* _TEXTO DE APOIO_
Excesso de zelo ou repristinação? | Por Rosildo Barcellos

Na verdade tenho uma tríade de assuntos para tratar neste artigo e acredito que todos tenham relevância a uma grande parte da sociedade.Em primeiro lugar trato do excesso de zelo de revogar o que já está revogado ou desconhecimento que não há repristinação que não seja expressa.Está sendo assim com a Resolução 360/10,publicada em primeiro de outubro pelo CONTRAN, que condensa as Resoluções 193/06 e 345/10, que passam ao status de revogadas.É interessante notar que os artigos 29 a 32 da Resolução 168/04, que já estavam revogados desde 2006, foram revogados novamente pois a nova normativa revoga as Resoluções Contran 193/06, 345/10 e art. 29, 30, 31 e 32 da Resolução n° 168/2004.Por conseguinte  comparando o texto da nova Resolução com o das antecessoras, a única diferença visível está nos Art. 1º e 2º, com a substituição da expressão “natural de país estrangeiro” por “oriundo de país estrangeiro”, o que vem corrigir uma contradição, especialmente quando o condutor em questão era brasileiro naturalizado e não natural de país estrangeiro. Numa leitura rápida entende-se que o estrangeiro, após 180 dias da entrada no país, deverá obter a habilitação brasileira, na verdade esse tempo passa a contar a partir do momento que o condutor recebe o visto permanente, comprovado pela posse da Cédula de Identidade de Estrangeiro.

* _DADOS FORNECIDOS_
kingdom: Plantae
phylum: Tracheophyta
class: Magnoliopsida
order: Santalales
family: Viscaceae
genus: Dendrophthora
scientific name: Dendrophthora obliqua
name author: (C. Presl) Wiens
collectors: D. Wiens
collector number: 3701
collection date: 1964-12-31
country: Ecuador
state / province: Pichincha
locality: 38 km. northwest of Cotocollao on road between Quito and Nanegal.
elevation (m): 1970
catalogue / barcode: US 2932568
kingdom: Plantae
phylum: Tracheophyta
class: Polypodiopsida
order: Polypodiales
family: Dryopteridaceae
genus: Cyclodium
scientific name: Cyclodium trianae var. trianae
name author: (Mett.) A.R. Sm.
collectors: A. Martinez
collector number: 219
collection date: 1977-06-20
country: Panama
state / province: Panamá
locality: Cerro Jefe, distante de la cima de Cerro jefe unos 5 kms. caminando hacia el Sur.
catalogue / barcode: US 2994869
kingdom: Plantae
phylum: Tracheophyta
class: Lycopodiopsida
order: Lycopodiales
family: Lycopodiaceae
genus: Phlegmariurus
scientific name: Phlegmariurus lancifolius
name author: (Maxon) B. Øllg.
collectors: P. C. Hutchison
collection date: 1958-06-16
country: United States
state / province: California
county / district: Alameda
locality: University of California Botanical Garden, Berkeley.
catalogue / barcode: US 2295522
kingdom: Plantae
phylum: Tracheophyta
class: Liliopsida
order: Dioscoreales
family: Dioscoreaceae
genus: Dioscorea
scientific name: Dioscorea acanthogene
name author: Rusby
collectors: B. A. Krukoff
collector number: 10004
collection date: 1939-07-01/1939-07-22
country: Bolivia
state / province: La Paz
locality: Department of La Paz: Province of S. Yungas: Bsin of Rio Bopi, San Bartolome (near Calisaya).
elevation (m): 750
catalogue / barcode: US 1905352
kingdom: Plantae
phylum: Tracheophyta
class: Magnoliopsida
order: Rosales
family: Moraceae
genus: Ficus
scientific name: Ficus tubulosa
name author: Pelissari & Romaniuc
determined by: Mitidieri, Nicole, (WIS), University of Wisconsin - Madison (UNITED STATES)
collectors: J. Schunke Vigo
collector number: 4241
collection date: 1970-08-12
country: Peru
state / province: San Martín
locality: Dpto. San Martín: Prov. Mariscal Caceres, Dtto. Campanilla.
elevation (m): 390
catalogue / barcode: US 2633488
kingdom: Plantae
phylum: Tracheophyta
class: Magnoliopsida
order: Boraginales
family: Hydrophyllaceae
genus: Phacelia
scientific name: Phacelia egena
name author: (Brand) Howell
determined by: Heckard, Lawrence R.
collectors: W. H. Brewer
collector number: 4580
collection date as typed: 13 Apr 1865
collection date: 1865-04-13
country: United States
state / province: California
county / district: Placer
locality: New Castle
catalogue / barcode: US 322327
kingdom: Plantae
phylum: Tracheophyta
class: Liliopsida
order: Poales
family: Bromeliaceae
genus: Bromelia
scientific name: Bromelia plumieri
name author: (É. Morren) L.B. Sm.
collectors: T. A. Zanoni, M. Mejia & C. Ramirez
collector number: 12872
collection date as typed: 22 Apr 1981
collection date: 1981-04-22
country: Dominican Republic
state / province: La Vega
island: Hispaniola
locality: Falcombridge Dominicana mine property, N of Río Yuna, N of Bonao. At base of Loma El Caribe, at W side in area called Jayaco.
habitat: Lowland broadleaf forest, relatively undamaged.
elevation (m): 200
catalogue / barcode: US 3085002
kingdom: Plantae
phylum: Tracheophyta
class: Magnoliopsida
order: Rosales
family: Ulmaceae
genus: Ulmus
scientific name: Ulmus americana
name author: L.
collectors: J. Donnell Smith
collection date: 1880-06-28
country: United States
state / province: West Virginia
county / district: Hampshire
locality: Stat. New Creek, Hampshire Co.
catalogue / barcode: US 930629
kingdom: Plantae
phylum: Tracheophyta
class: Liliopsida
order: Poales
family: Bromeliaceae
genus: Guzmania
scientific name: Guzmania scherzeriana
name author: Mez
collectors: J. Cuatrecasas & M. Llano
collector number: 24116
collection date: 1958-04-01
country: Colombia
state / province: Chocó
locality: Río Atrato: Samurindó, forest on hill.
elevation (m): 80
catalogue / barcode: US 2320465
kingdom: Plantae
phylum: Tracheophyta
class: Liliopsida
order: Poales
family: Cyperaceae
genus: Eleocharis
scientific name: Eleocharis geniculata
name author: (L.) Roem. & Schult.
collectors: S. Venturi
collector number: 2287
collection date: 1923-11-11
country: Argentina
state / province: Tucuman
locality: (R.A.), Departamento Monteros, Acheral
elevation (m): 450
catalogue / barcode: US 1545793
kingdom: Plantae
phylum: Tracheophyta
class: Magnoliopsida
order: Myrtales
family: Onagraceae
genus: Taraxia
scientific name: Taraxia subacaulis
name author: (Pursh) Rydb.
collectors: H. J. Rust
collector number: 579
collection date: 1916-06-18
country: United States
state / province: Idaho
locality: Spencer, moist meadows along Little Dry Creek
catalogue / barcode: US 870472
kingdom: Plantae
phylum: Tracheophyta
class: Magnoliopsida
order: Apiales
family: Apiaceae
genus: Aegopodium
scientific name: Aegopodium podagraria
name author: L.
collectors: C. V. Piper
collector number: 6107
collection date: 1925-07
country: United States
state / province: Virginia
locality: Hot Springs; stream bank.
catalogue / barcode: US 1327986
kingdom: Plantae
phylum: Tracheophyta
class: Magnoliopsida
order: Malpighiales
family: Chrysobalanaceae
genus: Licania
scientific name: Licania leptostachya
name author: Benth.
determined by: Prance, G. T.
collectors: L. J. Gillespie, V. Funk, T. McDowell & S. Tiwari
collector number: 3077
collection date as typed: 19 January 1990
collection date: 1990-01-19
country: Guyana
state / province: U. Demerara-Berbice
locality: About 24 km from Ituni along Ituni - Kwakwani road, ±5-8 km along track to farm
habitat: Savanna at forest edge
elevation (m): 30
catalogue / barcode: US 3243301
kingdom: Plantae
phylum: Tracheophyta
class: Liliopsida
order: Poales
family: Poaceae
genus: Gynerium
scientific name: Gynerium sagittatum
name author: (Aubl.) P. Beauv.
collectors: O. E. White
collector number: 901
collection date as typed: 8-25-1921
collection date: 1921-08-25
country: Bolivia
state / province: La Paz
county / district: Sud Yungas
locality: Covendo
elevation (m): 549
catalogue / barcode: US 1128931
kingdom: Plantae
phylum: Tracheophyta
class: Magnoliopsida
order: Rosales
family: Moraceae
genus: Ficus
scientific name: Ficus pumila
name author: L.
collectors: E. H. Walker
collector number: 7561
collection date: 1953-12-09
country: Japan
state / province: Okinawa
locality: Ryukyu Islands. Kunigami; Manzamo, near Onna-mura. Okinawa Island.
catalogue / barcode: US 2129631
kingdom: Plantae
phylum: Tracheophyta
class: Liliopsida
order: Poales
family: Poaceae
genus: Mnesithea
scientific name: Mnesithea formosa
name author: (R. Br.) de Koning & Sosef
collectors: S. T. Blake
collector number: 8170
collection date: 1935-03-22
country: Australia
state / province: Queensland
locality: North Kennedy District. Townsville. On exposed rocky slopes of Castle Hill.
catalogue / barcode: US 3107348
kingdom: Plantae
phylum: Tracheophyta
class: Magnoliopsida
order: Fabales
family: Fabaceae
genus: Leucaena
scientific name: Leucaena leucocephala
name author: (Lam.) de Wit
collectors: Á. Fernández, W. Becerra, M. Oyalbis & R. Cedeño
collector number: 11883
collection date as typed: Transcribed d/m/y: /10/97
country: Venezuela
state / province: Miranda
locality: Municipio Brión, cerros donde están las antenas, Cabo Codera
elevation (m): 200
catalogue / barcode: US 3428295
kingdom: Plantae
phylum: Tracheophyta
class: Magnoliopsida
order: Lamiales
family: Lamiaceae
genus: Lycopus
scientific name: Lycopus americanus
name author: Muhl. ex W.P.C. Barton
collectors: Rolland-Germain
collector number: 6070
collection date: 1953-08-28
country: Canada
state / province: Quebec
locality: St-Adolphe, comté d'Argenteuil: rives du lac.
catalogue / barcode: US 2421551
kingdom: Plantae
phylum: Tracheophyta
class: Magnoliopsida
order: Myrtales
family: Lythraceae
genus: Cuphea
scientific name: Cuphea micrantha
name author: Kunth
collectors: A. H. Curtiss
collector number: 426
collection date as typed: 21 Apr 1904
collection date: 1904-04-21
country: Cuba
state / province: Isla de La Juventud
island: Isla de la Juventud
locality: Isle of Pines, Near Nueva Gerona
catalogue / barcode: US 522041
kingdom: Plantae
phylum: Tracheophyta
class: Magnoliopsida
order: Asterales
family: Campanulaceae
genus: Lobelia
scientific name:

* _ENUNCIADO_
Continue o artigo sobre as resoluções do CONTRAN a partir da última frase apresentada. As linhas apresentadas constituem um material independente do artigo sobre as resoluções do CONTRAN.

* _RESPOSTA_
A exigência da tradução para as habilitações estrangeiras aparentemente foi extinto com a publicação da Resolução 345/10 (fato mantido pela 360/10). Sendo necessário apenas que o condutor porte a carteira de habilitação estrangeira, dentro do prazo de validade, acompanhada do seu documento de identificação o que vem a facilitar a fiscalização.No caso do condutor estrangeiro portar somente a Permissão Internacional para Dirigir – PID, está deverá estar de acordo com o modelo estabelecido pela Convenção de Viena, ou seja, livreto formato A6 (14,8 x 10,5 cm), capa cinza e páginas brancas, conteúdo escrito em francês, espanhol, inglês e russo, mais a língua do país de origem.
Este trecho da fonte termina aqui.